======== KUTIPAN TEKS ========

Dalam HHI, korban perang yaitu orang yang jatuh dalam tangan pihak musuh, tidak

boleh dibunuh. Tetapi, selama terlibat dalam pertikaian bersenjata, peserta tempur

tidak mungkin mendapat perlindungan atas kehidupan mereka. Namun dalam HHI

terdapat beberapa ketetntuan yang melarang penggunaan senjata yang dapat

mengakibatkan penderitaan yang berlebihan atau tidak peril. Khususnya untuk

melindungi masyarakat sipil, Protokol Tambahan I mengharuskan adanya

keseimbangan antara kepentingan militer dan keperluan perikemanusiaan (principle of

proportionality).Dengan demikian, serangan hanya boleh diarahkan pada sasaran

militer, meskipun masih dapat terjadi korban sipil secara insidentil. Protokl Tambahan

I juga melindungi kehidupan dengan melarang tindakan untuk membuat orang sipil
menderita kelaparan sebagai suatu metode peperangan, serta merusak sarana yang

dibutuhkan untuk kelangsungan hidupnya, Di samping itu, untuk keselamatan orang

sipil, dapat ditentukan lokasi bebas yang tidak boleh dijadikan sasaran militer.

Ad. b. Larangan Penyiksaan

Dalam HAM, pelanggaran ini ditetapkan dalam Covenant mengenai Hak Sipil dan

Politik Pasal 7. Dalam HHI sebagian besar dari Konvensi-konvenai Jenewa dapat dilihat

dalam Prakteknya merupakan rincian mengenai cara meperlakukan korban pertikaian

bersenjata.

Ad.c. Larangan Perbudakan.

Dalam HAM, pelanggaran perbudakan diatur dalam Pasal 8 Konvensi Hak Sipil dan

Politik. Dalam HHI, diatur dalam Protokol II Tahun 1977 pada Pasal 4 ayat 2 huruf f.

========

TUGAS LATIHAN →
A. Sebutkan semua pasal yang disebut dalam kutipan tentang HHI dan HAM, masing-masing beserta aturan tempat pasal itu berada.
B. Tulis ulang bagian kutipan antara "Dalam HAM, pelanggaran ini" dan "bersenjata.". Kedua ujungnya ikut ditulis.
Materi di bawah ini tidak dipakai dalam latihan ini.

======== CUPLIKAN DATA ========

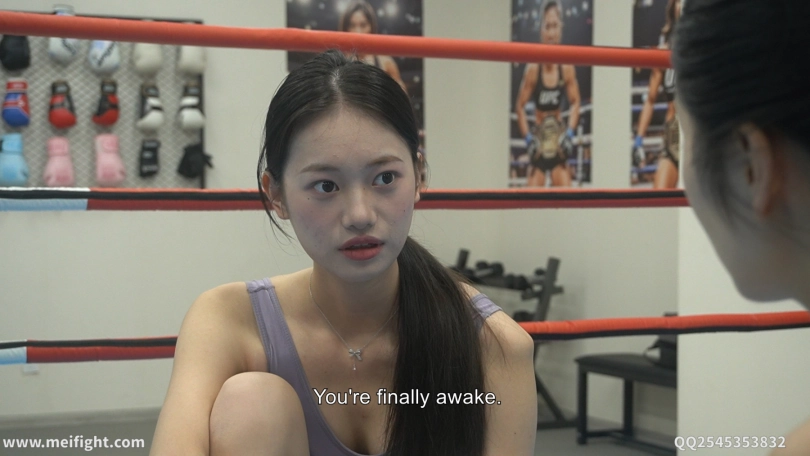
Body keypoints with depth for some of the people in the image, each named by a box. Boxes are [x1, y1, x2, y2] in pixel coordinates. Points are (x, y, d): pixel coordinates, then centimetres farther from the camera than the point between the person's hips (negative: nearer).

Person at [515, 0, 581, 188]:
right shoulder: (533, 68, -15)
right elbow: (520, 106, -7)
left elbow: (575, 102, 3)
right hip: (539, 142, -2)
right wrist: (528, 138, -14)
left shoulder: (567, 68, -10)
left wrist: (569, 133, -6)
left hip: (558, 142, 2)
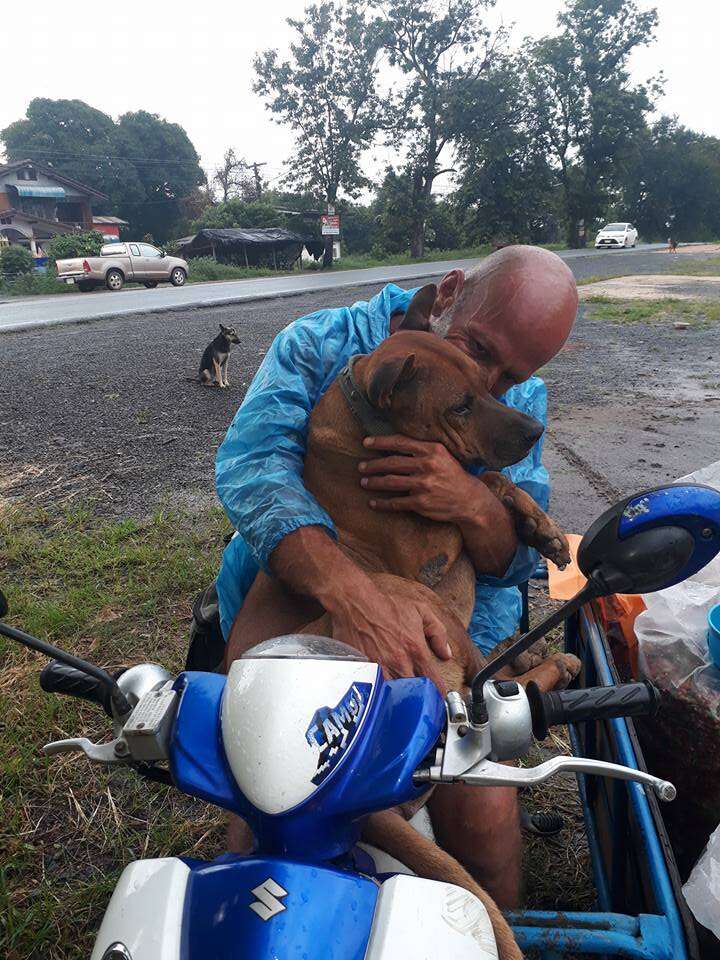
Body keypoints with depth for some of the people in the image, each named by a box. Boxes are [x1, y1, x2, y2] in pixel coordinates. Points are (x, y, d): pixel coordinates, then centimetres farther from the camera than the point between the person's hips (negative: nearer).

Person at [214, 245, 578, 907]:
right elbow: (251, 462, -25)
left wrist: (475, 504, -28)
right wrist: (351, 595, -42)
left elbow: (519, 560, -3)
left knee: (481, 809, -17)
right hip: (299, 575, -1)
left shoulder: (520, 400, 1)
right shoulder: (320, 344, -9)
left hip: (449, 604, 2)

========
======== CUPLIKAN DATA ========

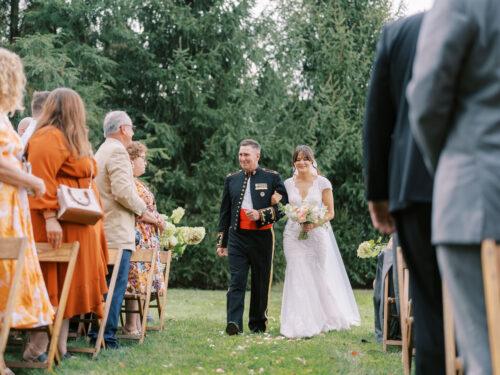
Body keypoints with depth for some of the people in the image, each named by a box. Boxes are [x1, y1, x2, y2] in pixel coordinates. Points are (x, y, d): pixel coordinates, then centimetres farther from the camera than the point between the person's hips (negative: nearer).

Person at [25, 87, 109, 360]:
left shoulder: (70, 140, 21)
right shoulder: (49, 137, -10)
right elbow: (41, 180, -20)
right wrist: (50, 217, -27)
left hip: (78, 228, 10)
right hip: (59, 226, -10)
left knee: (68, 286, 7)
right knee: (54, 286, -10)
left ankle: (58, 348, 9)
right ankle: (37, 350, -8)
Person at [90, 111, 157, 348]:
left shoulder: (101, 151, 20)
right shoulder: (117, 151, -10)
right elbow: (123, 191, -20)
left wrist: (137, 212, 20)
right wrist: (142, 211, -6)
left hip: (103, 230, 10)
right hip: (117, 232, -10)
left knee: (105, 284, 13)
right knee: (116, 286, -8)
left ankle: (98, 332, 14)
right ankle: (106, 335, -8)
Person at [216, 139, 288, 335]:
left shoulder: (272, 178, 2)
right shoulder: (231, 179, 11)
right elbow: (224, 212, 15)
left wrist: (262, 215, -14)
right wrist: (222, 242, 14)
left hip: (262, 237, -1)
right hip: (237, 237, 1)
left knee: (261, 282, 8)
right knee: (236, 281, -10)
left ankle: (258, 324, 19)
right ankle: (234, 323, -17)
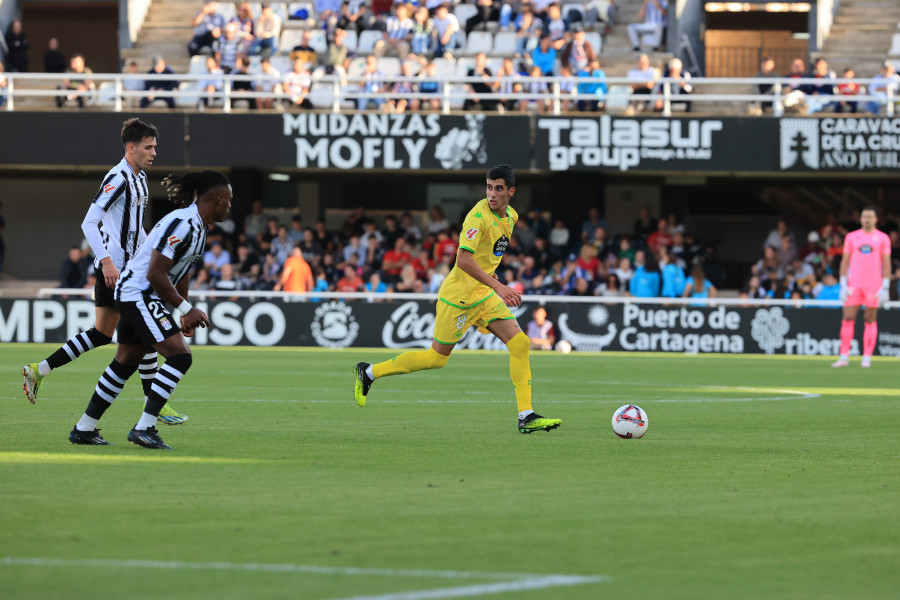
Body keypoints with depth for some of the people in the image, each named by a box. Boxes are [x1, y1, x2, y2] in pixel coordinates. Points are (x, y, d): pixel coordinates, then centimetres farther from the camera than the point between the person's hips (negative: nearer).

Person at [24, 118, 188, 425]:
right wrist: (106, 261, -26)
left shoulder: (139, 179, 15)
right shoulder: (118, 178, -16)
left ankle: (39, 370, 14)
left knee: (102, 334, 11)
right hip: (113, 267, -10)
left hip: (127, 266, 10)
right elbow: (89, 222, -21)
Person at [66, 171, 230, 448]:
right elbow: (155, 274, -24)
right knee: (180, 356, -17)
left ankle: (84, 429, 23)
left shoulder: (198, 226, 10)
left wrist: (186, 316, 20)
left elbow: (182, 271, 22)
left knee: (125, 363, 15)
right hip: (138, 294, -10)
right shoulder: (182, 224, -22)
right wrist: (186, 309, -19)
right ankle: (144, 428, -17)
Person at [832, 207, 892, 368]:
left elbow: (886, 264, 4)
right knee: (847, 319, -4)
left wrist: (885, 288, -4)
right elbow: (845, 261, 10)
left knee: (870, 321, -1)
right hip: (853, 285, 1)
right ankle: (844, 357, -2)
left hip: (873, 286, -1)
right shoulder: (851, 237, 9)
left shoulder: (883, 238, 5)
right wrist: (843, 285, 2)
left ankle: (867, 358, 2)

========

KUNCI JAWABAN →
A.
- Pasal 7 (Covenant mengenai Hak Sipil dan Politik)
- Pasal 8 (Konvensi Hak Sipil dan Politik)
- Pasal 4 ayat 2 huruf f (Protokol II Tahun 1977)

B.
Dalam HAM, pelanggaran ini ditetapkan dalam Covenant mengenai Hak Sipil dan

Politik Pasal 7. Dalam HHI sebagian besar dari Konvensi-konvenai Jenewa dapat dilihat

dalam Prakteknya merupakan rincian mengenai cara meperlakukan korban pertikaian

bersenjata.